A summer 2025 vibe coding experiment that shipped, got noticed, and landed me a contract.
I spend a lot of time listening — music, audiobooks, podcasts. So it made sense to want the same experience on my own website. I also wanted it to be free, self-contained, and not tied to a monthly subscription. What I didn’t expect was that building it might become the most useful thing I did all summer.
This is the story of how a non-developer used AI tools to build, test, and ship a custom WordPress text-to-speech plugin — and what happened next.
How I got to Lovable
By mid-2025, vibe coding was all anyone was talking about. I started pelting my soccer buddies — who by day worked as database developers, engineers, and data scientists — with questions about training LLMs and which IDE was worth using. They pointed me to tutorials and I started going deeper: Python exercises, Kaggle, reading code instead of just copying it.
My first real experiment was in Lovable.dev, trying to build a simple, bot-resistant contact form for this site. I was frustrated with the exercise and losing confidence in its value fast. My starting prompt:
Create a bot-resistant simple embeddable form to collect name, email, and a brief message for deployment on my WordPress 2025 templated website. Ideally, would like to collect entries on a Google sheet or Airtable.
It didn’t go anywhere I wanted. So I pivoted.
The idea: a plugin that reads my pages aloud
I’d looked at off-the-shelf WordPress text-to-speech plugins but they all required paid subscriptions. I wanted something free, self-contained, and mine. With those two constraints as a rough product spec, I started prompting in Lovable.
Lovable’s enthusiasm was immediate — and immediately suspicious:
This is a fascinating request! You want to create a WordPress-compatible web widget that can read and analyze the text content of any webpage it’s placed on. This evokes modern accessibility tools, content analysis widgets, and reading assistance plugins.
– Lovable.dev
By now most of us know that feeling: either you’re suddenly very talented, or you’re being managed. I pressed on.

The dream, and then the constraints
At first, the sky seemed like the limit. I was experimenting with multilingual versions, accent choices, and displays that tracked your position in the text. I’d only signed up for a month of Lovable, so I had a built-in deadline.

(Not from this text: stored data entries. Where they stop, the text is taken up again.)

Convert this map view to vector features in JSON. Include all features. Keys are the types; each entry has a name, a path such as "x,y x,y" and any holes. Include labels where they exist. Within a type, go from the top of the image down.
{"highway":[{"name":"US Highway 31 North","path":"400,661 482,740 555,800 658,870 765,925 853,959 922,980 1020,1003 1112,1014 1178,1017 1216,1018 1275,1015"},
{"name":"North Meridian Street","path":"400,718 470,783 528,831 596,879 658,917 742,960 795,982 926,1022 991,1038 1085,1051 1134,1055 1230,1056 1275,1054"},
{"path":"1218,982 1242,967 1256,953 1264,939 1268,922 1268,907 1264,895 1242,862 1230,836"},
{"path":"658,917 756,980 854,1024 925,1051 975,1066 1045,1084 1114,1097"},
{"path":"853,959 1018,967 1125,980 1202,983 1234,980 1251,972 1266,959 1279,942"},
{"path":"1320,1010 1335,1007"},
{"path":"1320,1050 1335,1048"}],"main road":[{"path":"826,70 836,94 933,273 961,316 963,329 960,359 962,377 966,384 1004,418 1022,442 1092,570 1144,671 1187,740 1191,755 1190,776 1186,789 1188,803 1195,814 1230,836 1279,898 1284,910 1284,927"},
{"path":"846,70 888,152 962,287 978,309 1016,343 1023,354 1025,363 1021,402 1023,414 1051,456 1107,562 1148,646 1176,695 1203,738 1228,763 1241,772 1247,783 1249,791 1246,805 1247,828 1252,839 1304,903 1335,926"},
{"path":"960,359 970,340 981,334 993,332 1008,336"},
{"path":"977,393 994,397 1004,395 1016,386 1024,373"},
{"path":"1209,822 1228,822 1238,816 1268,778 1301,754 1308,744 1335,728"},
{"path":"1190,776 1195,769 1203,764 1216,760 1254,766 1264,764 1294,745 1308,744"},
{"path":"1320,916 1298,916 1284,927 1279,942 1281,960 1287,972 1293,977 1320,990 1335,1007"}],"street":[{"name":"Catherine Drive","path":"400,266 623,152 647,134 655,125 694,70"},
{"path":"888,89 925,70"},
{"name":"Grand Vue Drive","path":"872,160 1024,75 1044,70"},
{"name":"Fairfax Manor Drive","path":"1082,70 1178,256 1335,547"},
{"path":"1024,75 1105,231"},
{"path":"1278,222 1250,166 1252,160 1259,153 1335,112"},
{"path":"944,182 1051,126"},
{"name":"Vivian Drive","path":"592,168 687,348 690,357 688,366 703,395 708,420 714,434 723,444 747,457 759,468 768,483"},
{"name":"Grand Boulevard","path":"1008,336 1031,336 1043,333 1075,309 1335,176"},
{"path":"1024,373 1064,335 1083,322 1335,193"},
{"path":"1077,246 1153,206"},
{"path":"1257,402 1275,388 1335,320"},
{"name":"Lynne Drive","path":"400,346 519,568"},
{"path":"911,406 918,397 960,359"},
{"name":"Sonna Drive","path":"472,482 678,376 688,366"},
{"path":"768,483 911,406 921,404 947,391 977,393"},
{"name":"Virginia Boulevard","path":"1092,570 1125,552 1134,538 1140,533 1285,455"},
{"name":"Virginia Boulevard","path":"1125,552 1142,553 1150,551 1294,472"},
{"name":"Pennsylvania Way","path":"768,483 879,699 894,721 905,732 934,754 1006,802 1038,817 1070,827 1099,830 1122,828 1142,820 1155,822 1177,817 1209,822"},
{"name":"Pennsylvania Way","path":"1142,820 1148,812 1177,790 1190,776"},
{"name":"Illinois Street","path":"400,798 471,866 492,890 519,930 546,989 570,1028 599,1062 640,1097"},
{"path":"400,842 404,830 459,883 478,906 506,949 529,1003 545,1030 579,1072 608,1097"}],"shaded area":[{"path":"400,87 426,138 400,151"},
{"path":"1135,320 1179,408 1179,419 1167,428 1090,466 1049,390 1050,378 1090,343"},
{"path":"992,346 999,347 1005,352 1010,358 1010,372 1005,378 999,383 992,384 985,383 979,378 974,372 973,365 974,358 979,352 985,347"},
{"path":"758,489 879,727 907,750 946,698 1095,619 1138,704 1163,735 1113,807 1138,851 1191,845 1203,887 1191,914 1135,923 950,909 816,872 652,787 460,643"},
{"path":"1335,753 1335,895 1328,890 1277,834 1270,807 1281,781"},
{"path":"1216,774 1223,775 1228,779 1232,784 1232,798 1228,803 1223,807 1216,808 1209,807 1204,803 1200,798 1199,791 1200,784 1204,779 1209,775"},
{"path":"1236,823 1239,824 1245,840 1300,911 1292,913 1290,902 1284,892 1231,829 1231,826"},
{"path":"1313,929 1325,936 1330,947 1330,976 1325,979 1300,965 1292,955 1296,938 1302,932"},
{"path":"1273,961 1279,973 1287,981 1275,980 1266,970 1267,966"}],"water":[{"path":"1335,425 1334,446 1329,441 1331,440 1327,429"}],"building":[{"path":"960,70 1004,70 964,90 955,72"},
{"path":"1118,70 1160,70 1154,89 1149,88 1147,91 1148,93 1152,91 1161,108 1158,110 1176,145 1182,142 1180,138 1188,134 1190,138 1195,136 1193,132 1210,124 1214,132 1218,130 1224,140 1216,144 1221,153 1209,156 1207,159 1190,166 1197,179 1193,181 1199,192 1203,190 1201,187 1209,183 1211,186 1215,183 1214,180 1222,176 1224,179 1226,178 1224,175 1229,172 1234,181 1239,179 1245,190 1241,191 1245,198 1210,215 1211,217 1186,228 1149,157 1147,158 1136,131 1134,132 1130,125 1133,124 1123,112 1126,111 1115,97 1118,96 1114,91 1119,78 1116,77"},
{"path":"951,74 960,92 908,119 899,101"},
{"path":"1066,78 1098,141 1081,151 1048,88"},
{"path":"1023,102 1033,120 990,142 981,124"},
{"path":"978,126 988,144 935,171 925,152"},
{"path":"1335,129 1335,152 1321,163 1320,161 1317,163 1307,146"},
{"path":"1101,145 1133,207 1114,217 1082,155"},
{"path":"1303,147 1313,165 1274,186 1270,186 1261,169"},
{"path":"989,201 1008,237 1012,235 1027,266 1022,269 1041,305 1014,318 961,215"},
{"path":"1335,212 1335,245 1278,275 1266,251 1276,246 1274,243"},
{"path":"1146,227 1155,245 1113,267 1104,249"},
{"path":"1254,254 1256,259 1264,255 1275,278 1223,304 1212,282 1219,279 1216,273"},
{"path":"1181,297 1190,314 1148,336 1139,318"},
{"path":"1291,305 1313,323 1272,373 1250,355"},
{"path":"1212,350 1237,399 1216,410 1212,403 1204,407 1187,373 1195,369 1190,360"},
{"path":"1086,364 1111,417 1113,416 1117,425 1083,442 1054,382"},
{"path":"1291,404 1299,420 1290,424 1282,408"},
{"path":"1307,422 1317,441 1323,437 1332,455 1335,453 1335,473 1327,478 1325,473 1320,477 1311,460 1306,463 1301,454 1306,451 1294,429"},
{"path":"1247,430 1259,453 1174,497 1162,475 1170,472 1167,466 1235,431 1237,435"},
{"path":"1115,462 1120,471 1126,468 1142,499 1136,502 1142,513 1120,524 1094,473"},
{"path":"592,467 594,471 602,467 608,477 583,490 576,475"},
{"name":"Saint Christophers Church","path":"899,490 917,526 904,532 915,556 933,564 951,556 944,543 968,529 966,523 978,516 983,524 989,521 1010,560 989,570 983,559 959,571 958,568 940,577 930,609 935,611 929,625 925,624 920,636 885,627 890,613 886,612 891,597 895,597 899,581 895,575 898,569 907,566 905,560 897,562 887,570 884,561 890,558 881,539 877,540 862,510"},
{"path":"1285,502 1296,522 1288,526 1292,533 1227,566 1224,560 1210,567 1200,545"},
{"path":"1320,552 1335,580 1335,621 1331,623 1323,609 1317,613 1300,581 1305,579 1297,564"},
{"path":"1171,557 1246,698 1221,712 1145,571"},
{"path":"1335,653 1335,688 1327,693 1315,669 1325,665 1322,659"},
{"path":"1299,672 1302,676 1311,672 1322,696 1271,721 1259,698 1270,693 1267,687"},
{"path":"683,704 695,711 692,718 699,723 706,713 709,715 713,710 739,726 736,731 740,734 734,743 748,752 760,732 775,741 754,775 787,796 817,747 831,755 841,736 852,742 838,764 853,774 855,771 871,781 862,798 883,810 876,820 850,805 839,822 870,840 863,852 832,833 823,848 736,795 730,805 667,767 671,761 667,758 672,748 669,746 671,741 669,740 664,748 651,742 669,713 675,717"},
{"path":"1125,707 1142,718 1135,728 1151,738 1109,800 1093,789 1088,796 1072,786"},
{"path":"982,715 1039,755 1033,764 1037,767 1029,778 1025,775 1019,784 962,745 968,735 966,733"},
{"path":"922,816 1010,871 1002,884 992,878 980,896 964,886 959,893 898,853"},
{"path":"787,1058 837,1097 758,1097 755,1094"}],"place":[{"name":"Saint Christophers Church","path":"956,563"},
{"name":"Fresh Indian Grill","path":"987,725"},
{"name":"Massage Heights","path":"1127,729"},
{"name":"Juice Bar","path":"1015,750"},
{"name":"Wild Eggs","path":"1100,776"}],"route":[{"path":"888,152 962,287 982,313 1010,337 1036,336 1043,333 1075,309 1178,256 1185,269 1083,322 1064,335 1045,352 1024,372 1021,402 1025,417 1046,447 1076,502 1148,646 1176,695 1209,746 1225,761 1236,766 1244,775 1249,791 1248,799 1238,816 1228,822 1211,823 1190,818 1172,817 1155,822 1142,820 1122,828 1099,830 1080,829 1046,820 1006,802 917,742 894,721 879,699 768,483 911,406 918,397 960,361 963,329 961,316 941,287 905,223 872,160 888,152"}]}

The early versions required a Supabase connection and third-party integrations that were sometimes working, mostly not. Playback would stall. I kept asking why, and the debugging loop became its own project. I was spending every evening describing in step-by-step detail what I needed — and it was becoming clear that the complexity was the problem, not the solution.
I went back to basics: just make it play reliably. No frills. No language choices.
I started pulling code artifacts from Lovable and running them through Visual Studio Copilot — a useful gut-check for catching what could break and what might be unsafe. I also leaned on my product background: I’d been through enough user acceptance testing to know when to cut scope. The widget didn’t need to be a moon shot. It needed to ship.
My developer friends smiled at the idea of shipping production code from a vibe coding app. They encouraged me anyway.
What I ended up with

The gray play button in the bottom-right corner of every page on this site. That’s it. Simple, self-contained, no subscription required. You can also grab it on GitHub if you want to try it on your own WordPress site.
Building it taught me how to read and reason about code I didn’t write, how to test iteratively, how to cut scope without losing the point, and how to ship something that actually works. Skills I’d applied for years on behalf of clients — just never to my own tools.
Recruiters noticed. The plugin probably played a role in landing a content design contract with ServiceNow shortly after.